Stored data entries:
----

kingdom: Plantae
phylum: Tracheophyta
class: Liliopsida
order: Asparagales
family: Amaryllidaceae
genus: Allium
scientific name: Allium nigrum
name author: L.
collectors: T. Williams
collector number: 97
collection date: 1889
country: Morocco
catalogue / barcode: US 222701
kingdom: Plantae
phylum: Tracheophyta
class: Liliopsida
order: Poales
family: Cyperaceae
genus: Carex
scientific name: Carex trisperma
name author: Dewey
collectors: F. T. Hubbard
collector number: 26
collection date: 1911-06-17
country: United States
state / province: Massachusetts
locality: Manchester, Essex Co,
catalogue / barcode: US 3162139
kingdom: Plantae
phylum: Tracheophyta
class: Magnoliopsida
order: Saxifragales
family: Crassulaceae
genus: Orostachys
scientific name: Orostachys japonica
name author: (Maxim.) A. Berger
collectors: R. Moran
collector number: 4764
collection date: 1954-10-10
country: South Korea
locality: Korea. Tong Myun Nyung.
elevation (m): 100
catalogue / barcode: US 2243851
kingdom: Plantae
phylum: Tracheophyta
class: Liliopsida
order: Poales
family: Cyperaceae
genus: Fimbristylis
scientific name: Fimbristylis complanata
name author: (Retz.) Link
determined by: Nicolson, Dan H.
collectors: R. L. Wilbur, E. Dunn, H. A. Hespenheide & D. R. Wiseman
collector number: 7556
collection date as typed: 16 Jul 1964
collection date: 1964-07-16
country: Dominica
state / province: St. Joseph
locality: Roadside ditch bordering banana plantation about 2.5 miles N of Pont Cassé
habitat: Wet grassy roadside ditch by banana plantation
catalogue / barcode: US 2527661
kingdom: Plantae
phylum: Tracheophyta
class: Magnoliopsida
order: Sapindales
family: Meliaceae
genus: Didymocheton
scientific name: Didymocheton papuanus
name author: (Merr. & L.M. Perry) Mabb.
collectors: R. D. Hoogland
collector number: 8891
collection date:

----

**What is being asked**: Arrange every line of the material above as a Markdown table with the columns Row and Entry. Number the lines in the Row column and leave out any blank lines.

**Finished exercise**:
| Row | Entry |
|---|---|
| 1 | kingdom: Plantae |
| 2 | phylum: Tracheophyta |
| 3 | class: Liliopsida |
| 4 | order: Asparagales |
| 5 | family: Amaryllidaceae |
| 6 | genus: Allium |
| 7 | scientific name: Allium nigrum |
| 8 | name author: L. |
| 9 | collectors: T. Williams |
| 10 | collector number: 97 |
| 11 | collection date: 1889 |
| 12 | country: Morocco |
| 13 | catalogue / barcode: US 222701 |
| 14 | kingdom: Plantae |
| 15 | phylum: Tracheophyta |
| 16 | class: Liliopsida |
| 17 | order: Poales |
| 18 | family: Cyperaceae |
| 19 | genus: Carex |
| 20 | scientific name: Carex trisperma |
| 21 | name author: Dewey |
| 22 | collectors: F. T. Hubbard |
| 23 | collector number: 26 |
| 24 | collection date: 1911-06-17 |
| 25 | country: United States |
| 26 | state / province: Massachusetts |
| 27 | locality: Manchester, Essex Co, |
| 28 | catalogue / barcode: US 3162139 |
| 29 | kingdom: Plantae |
| 30 | phylum: Tracheophyta |
| 31 | class: Magnoliopsida |
| 32 | order: Saxifragales |
| 33 | family: Crassulaceae |
| 34 | genus: Orostachys |
| 35 | scientific name: Orostachys japonica |
| 36 | name author: (Maxim.) A. Berger |
| 37 | collectors: R. Moran |
| 38 | collector number: 4764 |
| 39 | collection date: 1954-10-10 |
| 40 | country: South Korea |
| 41 | locality: Korea. Tong Myun Nyung. |
| 42 | elevation (m): 100 |
| 43 | catalogue / barcode: US 2243851 |
| 44 | kingdom: Plantae |
| 45 | phylum: Tracheophyta |
| 46 | class: Liliopsida |
| 47 | order: Poales |
| 48 | family: Cyperaceae |
| 49 | genus: Fimbristylis |
| 50 | scientific name: Fimbristylis complanata |
| 51 | name author: (Retz.) Link |
| 52 | determined by: Nicolson, Dan H. |
| 53 | collectors: R. L. Wilbur, E. Dunn, H. A. Hespenheide & D. R. Wiseman |
| 54 | collector number: 7556 |
| 55 | collection date as typed: 16 Jul 1964 |
| 56 | collection date: 1964-07-16 |
| 57 | country: Dominica |
| 58 | state / province: St. Joseph |
| 59 | locality: Roadside ditch bordering banana plantation about 2.5 miles N of Pont Cassé |
| 60 | habitat: Wet grassy roadside ditch by banana plantation |
| 61 | catalogue / barcode: US 2527661 |
| 62 | kingdom: Plantae |
| 63 | phylum: Tracheophyta |
| 64 | class: Magnoliopsida |
| 65 | order: Sapindales |
| 66 | family: Meliaceae |
| 67 | genus: Didymocheton |
| 68 | scientific name: Didymocheton papuanus |
| 69 | name author: (Merr. & L.M. Perry) Mabb. |
| 70 | collectors: R. D. Hoogland |
| 71 | collector number: 8891 |
| 72 | collection date: |